== Text under study ==

Visual Studio Build Events
Some projects require that preparatory steps be taken prior to compiling the code. Others require processes to be executed after a successful build. Visual Studio's Build Events allow such pre-build and post-build steps to be automated.
What are Build Events?
Visual Studio allows you to define build events for each project in a solution. These events contain commands that will be executed automatically when you compile the project. Two types of event are available; each containing commands that you could normally run at the command line. Pre-build events run before the compilation of the project begins. Post-build events are executed after the build is completed, if certain specified conditions are met.
Build events have many uses. For example, before compiling you may wish to automatically copy up-to-date resource files from a networked location into the project folder for inclusion in the build. Following a successful build you may wish to copy the output files to a central server, start an automated testing procedure or use ILMerge to combine multiple assemblies into a single library.

===
== Data shown ==

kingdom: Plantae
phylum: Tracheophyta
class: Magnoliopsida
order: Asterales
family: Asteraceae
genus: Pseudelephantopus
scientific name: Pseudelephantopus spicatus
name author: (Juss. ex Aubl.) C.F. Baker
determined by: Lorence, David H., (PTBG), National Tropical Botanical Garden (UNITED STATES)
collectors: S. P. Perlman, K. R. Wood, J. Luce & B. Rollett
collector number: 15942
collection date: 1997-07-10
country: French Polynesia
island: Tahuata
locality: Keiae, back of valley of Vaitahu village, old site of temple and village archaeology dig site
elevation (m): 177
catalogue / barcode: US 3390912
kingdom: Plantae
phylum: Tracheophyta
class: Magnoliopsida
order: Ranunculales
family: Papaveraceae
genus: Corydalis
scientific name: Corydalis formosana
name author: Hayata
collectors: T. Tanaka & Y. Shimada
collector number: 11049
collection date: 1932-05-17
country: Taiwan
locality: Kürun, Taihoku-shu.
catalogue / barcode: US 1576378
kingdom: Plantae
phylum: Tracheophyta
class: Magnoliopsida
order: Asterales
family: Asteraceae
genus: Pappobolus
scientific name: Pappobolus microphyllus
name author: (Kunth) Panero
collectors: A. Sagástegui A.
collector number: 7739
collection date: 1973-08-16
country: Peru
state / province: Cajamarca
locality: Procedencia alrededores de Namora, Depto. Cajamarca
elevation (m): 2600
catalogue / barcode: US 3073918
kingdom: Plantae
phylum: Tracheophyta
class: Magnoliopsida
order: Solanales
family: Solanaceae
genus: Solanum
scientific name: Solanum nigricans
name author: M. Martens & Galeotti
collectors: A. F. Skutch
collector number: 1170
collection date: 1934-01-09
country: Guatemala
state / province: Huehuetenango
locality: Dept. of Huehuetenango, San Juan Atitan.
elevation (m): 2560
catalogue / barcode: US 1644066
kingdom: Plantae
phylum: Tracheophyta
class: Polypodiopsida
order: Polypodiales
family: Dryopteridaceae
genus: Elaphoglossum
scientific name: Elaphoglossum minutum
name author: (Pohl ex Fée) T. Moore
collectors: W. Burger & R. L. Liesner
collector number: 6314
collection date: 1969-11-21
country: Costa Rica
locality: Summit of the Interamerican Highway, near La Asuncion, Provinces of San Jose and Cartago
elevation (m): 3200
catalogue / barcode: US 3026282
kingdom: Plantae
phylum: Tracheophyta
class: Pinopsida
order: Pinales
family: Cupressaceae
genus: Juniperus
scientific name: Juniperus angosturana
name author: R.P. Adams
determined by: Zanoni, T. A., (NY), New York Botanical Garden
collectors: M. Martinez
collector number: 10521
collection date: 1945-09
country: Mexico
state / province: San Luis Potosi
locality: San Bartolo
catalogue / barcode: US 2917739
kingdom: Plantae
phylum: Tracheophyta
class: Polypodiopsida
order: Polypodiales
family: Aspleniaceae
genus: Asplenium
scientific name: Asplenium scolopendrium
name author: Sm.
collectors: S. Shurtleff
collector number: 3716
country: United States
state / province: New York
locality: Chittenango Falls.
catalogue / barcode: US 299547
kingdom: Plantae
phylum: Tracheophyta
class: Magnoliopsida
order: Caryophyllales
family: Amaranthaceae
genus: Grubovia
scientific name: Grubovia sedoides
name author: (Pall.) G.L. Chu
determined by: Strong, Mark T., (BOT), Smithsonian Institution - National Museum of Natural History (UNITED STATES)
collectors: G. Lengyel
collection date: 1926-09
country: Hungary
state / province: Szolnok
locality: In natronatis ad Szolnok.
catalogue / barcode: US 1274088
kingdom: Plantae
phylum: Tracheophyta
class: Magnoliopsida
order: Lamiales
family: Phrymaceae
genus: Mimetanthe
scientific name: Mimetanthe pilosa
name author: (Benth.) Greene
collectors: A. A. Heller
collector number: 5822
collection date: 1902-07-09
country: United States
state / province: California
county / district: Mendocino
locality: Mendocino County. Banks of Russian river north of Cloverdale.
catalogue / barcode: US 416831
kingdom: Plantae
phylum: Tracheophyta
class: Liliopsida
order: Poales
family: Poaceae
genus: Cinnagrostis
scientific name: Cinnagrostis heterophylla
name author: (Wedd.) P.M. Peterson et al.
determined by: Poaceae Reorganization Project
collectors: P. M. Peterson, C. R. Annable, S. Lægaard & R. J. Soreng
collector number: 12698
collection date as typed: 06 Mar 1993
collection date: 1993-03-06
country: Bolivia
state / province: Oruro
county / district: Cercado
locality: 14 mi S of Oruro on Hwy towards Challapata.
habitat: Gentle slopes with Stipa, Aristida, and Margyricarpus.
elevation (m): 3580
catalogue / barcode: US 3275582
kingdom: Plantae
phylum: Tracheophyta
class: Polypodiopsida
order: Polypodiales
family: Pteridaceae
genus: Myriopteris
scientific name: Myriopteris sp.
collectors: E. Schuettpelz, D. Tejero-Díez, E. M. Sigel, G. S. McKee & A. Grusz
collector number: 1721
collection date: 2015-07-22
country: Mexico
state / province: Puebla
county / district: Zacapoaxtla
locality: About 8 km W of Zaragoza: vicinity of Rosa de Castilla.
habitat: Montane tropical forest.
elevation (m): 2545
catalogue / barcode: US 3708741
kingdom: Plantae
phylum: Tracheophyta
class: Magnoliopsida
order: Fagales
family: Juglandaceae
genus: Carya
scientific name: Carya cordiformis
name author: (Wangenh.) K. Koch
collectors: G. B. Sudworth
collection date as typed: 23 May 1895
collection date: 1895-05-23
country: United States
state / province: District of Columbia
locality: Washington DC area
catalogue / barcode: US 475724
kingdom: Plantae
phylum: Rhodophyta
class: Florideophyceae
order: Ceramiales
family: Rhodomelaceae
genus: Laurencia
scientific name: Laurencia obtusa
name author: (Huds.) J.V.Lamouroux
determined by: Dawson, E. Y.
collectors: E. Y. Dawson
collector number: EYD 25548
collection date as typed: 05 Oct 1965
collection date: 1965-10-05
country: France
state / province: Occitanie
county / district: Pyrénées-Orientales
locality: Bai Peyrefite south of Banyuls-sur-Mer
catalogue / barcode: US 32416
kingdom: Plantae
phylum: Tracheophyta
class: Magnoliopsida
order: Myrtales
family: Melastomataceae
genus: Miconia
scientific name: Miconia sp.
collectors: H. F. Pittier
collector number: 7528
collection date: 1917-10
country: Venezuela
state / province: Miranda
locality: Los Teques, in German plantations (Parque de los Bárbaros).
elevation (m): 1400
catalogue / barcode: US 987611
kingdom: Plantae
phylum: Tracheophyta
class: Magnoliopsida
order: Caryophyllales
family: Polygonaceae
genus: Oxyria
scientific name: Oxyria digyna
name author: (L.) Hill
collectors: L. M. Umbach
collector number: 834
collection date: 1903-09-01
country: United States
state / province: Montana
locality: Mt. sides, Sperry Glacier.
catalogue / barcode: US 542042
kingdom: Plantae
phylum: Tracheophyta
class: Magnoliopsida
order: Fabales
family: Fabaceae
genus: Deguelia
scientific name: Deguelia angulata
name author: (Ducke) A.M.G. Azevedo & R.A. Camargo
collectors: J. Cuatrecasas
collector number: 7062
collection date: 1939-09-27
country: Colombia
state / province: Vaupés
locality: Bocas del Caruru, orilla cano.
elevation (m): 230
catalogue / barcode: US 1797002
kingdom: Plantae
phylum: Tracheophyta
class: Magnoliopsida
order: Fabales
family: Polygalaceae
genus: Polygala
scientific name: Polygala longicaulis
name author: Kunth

===

▶ **Using the information**:
**A.** In the text on Visual Studio build events, rewrite the paragraph beginning "Build events have many uses" as a brief list of the example uses it gives.
**B.** According to the text on Visual Studio build events, when are post-build events executed?

▶ **List of solutions**:
**A.**
Example uses of build events:
- Before compiling: automatically copy up-to-date resource files from a networked location into the project folder for inclusion in the build.
- After a successful build: copy the output files to a central server.
- After a successful build: start an automated testing procedure.
- After a successful build: use ILMerge to combine multiple assemblies into a single library.

**B.** After the build is completed, if certain specified conditions are met.